Sundance Review: How It Ends
Written by Ian Thomas Malone, Posted in Blog, Movie Reviews, Pop Culture
The COVID-19 era of filmmaking will largely be defined by the countless delays in releases or the many blockbusters forced to abandon theatrical releases, rather than the works produced during this awful period in practically everyone’s life. Shot in against a quiet, dreamy Los Angeles backdrop, How It Ends brings some levity to this hellish timeline.
Using an impending meteor crash as a COVID stand-in, the film follows Liza (Zoe Lister-Jones) as she treks around LA, meeting quirky people and gradually accepting the end of her life in just a few hours. Accompanying her for the ride is a metaphysical version of her younger self (Cailee Spaeny), mostly there to provide perspective for some of her life decisions.
The narrative is mostly comprised of a series of socially distanced vignettes as the Liza’s walk through a deserted LA. The apocalyptic setting is captured quite well, bringing about those random interactions that seem increasingly scarce in this strange era. A never-ending stream of veteran comedy actors including Fred Armisen, Lamorne Morris, Charlie Day, and Whitney Cummings provide plenty of entertainment, even as some land better than others.
Directed by Lister-Jones and Daryl Wein, How It Ends leads a nonstop charm offensive that manages to pack in a healthy degree of sincerity toward its bleak subject matter.
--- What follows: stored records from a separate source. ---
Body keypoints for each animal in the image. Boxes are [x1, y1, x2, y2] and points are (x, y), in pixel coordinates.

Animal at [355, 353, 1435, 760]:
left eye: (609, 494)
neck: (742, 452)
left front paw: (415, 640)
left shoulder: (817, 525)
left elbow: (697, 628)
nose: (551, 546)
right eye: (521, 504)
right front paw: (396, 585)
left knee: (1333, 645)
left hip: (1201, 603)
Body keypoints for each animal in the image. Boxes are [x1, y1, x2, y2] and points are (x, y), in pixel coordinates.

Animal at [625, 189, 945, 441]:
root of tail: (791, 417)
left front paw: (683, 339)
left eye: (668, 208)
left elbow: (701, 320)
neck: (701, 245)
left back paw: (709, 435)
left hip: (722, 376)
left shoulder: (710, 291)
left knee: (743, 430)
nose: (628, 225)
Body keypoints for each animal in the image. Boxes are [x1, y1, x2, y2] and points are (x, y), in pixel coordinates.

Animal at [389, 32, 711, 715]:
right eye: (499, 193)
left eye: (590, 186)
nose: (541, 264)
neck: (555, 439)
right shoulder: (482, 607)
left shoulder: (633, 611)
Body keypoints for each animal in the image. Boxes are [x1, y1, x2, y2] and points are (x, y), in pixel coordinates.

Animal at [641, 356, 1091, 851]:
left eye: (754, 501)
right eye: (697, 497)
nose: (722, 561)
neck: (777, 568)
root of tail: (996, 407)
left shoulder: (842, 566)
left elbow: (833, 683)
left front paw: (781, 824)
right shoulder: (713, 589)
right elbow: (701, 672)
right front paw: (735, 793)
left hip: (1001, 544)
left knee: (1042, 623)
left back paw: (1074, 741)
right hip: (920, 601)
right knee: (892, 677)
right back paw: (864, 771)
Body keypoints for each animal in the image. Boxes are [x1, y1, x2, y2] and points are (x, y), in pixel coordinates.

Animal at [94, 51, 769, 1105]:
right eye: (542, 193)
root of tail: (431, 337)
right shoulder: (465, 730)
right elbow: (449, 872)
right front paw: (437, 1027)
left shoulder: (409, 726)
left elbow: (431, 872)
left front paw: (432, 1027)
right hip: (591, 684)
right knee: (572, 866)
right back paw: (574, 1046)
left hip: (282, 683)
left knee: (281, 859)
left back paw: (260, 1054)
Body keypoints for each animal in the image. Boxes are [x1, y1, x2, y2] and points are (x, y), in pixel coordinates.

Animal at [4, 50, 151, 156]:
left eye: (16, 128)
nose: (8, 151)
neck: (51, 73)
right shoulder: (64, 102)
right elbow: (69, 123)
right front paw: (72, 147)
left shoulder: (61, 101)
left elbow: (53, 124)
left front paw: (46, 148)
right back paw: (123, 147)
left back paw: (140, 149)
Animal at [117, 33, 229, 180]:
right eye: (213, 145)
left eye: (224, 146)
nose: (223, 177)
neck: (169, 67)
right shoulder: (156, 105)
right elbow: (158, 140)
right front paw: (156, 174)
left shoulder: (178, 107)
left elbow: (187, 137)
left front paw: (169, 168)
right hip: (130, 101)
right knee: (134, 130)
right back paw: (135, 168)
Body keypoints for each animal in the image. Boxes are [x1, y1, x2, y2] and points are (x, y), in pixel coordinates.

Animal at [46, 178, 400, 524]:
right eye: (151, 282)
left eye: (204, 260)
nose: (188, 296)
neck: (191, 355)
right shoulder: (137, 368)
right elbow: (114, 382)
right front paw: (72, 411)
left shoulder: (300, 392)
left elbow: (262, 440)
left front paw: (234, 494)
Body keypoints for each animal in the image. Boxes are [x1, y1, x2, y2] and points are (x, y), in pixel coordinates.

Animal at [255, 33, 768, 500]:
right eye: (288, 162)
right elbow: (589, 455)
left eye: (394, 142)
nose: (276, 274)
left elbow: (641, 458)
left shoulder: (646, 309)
Regrets are bound to be on anyone’s mind. The film engages the concept of closure, particularly in heavier scenes with Olivia Wilde and Helen Hunt, never losing sight of the reality that time, particularly borrowed times, only moves in one speedy direction.
The film’s crowning achievement might be the way it makes you miss meeting people, if only for a moment. You gain a new appreciation for the random stranger on the street who strikes up a conversation, maybe out of loneliness or maybe because they think they have something to share with the world. COVID has changed the way we connect to each other, giving added weight to How It Ends’ random conversations.
It may be a bit unfair to label the film as a vanity project, but the script isn’t quite strong enough to skirt those notions, particularly in the third act. The film waits too long to pivot away from vignettes toward its deeper plot obligations, exacerbated by the diminishing returns from the comedy that increasingly feels like improv as the film progresses. How It Ends certainly carries the aura of the early pandemic, when celebrities broadcasted messages of “solidarity” from their Hollywood mansions.
There are definitely times where the film feels like the cinematic equivalent of Gal Gadot’s infamous “Imagine” video, cringeworthy feel-good vibes from bored millionaires unable to see how out of touch their look from behind their manicured hedges. It is a deeply privileged narrative that exudes the avoidable smugness of its intentions by never really trying to convince the audience that the film exists as anything more than a project to cure pandemic boredom.
Despite all of that, How It Ends is an undeniably charming movie saved by the chemistry between Lister-Jones and Spaeny. When film historians inevitably study this era, assuming we survive this mess, this film will provide a valuable tool for exploring the state of popular culture, especially some of its flaws. The script definitely needed more time in the oven, but Lister-Jones and Wein deserve a lot of credit for the way they crafted a feel-good narrative that entertains in spite of its flaws.